By repeating the process (22) up to the position (row, column 4) (65), the number of dots is obtained, and by superimposing the MMC of Fig. 7, the results are W (71), Y (72), M ( 73)C
(74), R(75), G(76), B(77), K(
The distribution of 78) can be expressed by the numbers 1 to 1 of formula (C) in 1. The number of dots in these formulas (C) is the number of lines per line
The value of the number of columns, that is, divided by the total number of dots constituting the dot matrix, indicates the area ratio for one pixel (70) in FIG. Note that the area ratio is expressed in three significant digits.

In the above embodiment, the colors W, Y, M, C, R, and G are produced by overlapping the three basic inks of Y, M, and C for printing in the printer.

Although the case where the basic ink consists of three colors other than Y, M, and C, and the colors produced by overlapping one another become eight colors is shown, the above embodiments and the same can be applied.

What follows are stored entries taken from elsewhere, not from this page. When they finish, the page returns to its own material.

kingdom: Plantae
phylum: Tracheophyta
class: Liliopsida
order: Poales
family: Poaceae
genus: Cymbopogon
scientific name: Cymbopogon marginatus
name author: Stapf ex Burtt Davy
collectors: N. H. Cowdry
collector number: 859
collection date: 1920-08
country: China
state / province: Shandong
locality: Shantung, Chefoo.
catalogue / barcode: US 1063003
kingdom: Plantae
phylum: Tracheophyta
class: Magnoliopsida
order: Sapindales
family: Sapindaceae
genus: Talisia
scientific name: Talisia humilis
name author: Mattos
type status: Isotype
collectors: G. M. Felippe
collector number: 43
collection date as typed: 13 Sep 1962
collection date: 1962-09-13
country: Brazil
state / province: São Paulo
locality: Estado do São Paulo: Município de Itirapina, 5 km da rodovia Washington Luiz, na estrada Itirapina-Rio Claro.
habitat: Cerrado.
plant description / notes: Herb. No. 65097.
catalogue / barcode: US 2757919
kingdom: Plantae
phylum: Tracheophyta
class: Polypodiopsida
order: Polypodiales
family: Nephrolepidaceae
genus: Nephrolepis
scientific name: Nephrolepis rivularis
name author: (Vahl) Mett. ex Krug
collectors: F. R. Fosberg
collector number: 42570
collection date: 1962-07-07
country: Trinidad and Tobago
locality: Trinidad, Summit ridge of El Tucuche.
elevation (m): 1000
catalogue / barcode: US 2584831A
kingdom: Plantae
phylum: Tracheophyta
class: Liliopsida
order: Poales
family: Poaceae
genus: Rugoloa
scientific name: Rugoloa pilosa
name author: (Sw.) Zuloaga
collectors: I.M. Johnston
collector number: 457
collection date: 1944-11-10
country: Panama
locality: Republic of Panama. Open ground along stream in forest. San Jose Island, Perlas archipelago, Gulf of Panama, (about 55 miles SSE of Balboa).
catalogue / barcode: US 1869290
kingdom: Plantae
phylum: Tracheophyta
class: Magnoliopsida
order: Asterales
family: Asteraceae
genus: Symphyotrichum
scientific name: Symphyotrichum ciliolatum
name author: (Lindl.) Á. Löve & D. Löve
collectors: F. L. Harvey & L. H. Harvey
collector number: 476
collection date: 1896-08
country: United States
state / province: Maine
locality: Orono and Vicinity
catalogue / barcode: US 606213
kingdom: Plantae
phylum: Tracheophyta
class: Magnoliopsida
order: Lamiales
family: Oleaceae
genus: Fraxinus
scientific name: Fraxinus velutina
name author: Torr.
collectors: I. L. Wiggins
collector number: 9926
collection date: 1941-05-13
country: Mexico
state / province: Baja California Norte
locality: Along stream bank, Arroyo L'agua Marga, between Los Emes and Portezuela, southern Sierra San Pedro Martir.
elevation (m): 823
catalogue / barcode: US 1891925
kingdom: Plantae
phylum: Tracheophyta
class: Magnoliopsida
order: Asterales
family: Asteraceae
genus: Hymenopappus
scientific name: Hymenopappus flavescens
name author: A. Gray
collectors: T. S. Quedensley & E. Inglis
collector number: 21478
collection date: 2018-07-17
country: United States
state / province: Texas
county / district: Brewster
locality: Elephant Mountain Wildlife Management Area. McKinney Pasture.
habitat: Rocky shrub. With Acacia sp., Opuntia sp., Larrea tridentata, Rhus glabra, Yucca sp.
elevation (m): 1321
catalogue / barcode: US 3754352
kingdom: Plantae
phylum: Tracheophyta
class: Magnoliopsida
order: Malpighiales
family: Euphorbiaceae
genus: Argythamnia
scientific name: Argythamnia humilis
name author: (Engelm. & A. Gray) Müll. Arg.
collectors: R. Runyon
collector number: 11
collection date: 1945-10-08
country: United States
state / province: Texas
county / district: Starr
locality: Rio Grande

Similar methods can be applied.

In addition, in the case where the number of colors is different from the above embodiment, for example, when the basic colors of ink are two or four or more colors, a counter for the number of dots is set for the number of colors generated by overlapping, and a branch of the count-up condition is set. By changing the number of , the same method as in the above embodiment can be applied. For example, if the basic colors of ink are two colors Y and M, the colors produced by overlapping the two colors will be four colors W, Y, M, and R. Therefore, by counting the number of dots for these four colors, the reproduced color can be predicted.
If you add black (different from K, which comes from the overlapping of Y, M, and C) to the three colors above, the number of colors created by overlapping becomes 16 colors. Therefore, if we increase the dot number counter so that we can dot ~ numbers for these 16 colors and change the branches of the count up conditions, the reproduced color can be predicted in the same way as in the above example. .

[Effects of the Invention] As explained above, this invention counts the transfer area ratio of the color portion constituting 9 pixels for each number of dots, so it is possible to accurately predict the reproduced color and improve the accuracy of two-color reproducibility. This has the effect of allowing the printer to produce high-quality images.

[Brief explanation of the drawing]

FIG. 1 is a flowchart of a reproduction color prediction method according to an embodiment of the present invention, FIG. 2 is a flowchart of a process for determining area, FIG. 3 is a table showing the conditions for determining eight colors, and FIG. 4 is a Y , M, C 4 x 4 dot matrix pattern diagram; Figure 5 is a 4 x 4 F dot matrix pattern diagram of array elements corresponding to each position; Figures 6 and 7 are Y, M, C
FIG. 8 is an explanatory diagram of a conventional reproduction color prediction method. In the figure, (2)...processing to specify the dot pattern of the basic ink, (4)...processing to calculate the area ratio of multiple colors generated from the basic ink (5)...calculated area ratio. This process determines the characteristics of reproduced colors from Note that the same reference numerals in each figure indicate the same or corresponding parts.

Claims (1)

[Claims] In a method for predicting the reproduction of images output from a printer,
In the dot matrix that constitutes the pixels of the output image of the printer, the presence or absence of printing of multiple basic color inks is checked for each dot, and the number of dots for each color is calculated for all colors resulting from the superposition of these basic color inks. 1. A method for predicting reproduced color, characterized in that reproduced color characteristics are predicted by calculating the area ratio for one entire pixel.